* [Work request]: Using the data below, copy every line that contains the word "NiceDay".

====

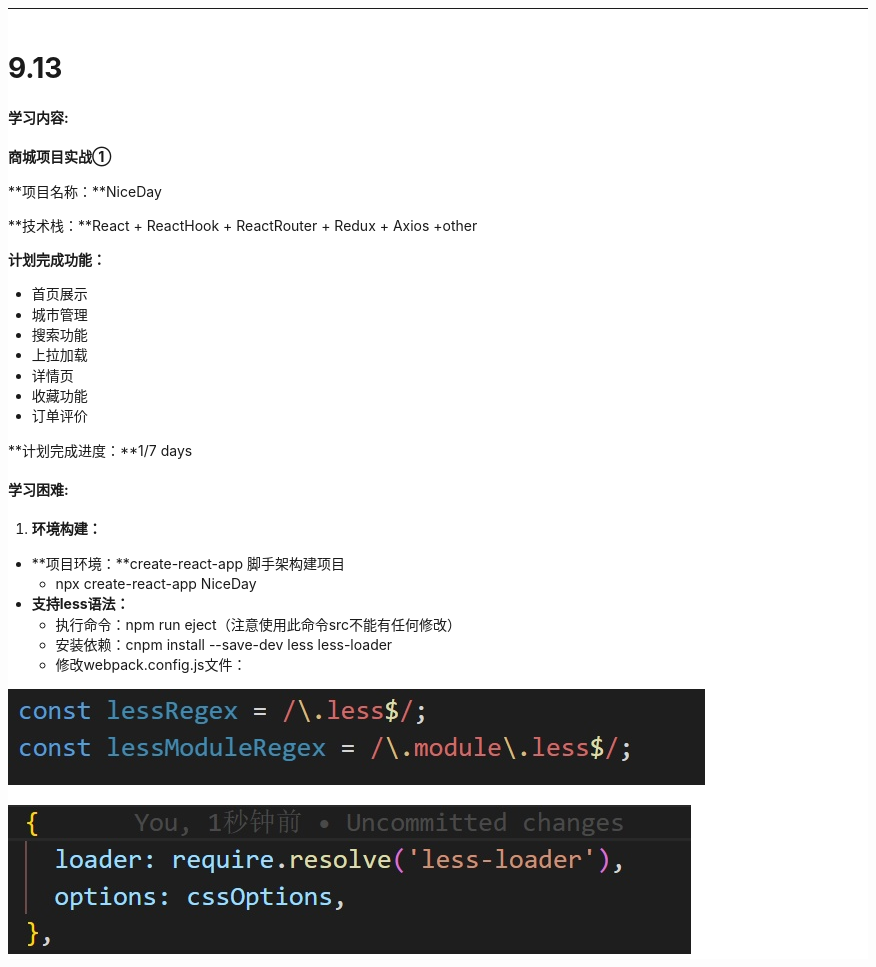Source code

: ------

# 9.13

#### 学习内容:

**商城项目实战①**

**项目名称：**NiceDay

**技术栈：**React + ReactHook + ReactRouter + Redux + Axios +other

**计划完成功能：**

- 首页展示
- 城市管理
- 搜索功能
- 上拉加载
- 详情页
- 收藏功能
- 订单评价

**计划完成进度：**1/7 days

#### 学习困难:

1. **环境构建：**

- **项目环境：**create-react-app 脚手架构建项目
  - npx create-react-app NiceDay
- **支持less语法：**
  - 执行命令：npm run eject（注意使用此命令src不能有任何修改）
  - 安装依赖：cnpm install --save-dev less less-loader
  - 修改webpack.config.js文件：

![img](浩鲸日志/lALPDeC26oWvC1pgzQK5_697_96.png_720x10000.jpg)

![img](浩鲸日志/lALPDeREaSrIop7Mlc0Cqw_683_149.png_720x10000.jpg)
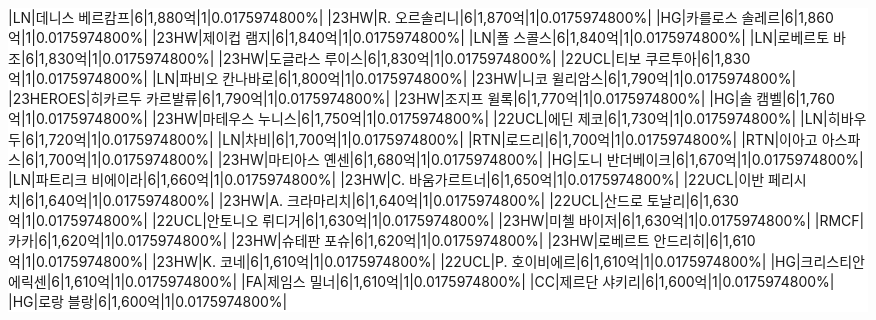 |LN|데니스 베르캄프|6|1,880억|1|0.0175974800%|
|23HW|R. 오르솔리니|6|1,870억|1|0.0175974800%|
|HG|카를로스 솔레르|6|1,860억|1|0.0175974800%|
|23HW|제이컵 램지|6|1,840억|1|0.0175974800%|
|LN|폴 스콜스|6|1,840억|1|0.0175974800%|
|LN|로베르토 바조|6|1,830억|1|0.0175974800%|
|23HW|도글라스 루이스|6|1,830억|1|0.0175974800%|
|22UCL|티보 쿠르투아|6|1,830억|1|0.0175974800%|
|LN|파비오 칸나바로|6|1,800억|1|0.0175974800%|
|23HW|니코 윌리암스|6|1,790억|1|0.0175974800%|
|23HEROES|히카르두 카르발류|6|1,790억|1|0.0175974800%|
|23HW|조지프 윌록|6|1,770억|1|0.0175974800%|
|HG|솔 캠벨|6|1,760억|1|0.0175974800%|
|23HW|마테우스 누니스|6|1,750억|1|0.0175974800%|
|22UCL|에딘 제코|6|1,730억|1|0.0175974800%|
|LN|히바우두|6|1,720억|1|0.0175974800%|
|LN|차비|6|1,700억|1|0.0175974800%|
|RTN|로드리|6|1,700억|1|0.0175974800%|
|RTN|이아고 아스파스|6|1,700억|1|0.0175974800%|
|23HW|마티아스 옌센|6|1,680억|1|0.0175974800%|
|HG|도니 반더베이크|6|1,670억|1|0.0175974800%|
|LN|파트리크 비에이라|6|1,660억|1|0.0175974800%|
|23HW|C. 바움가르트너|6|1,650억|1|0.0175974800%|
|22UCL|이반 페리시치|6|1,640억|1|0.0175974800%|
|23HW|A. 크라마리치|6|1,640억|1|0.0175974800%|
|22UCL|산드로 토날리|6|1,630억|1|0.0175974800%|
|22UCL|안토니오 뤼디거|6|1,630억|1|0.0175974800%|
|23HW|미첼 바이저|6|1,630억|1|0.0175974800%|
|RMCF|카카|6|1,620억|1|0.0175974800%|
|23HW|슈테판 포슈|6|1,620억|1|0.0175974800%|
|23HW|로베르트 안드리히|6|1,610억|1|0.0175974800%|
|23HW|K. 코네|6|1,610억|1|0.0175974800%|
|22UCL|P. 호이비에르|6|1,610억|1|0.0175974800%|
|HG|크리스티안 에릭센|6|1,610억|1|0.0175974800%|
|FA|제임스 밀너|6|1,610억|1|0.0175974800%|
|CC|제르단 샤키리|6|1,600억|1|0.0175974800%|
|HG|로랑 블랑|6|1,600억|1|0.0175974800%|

====

* [Solution for this task]:
**项目名称：**NiceDay
  - npx create-react-app NiceDay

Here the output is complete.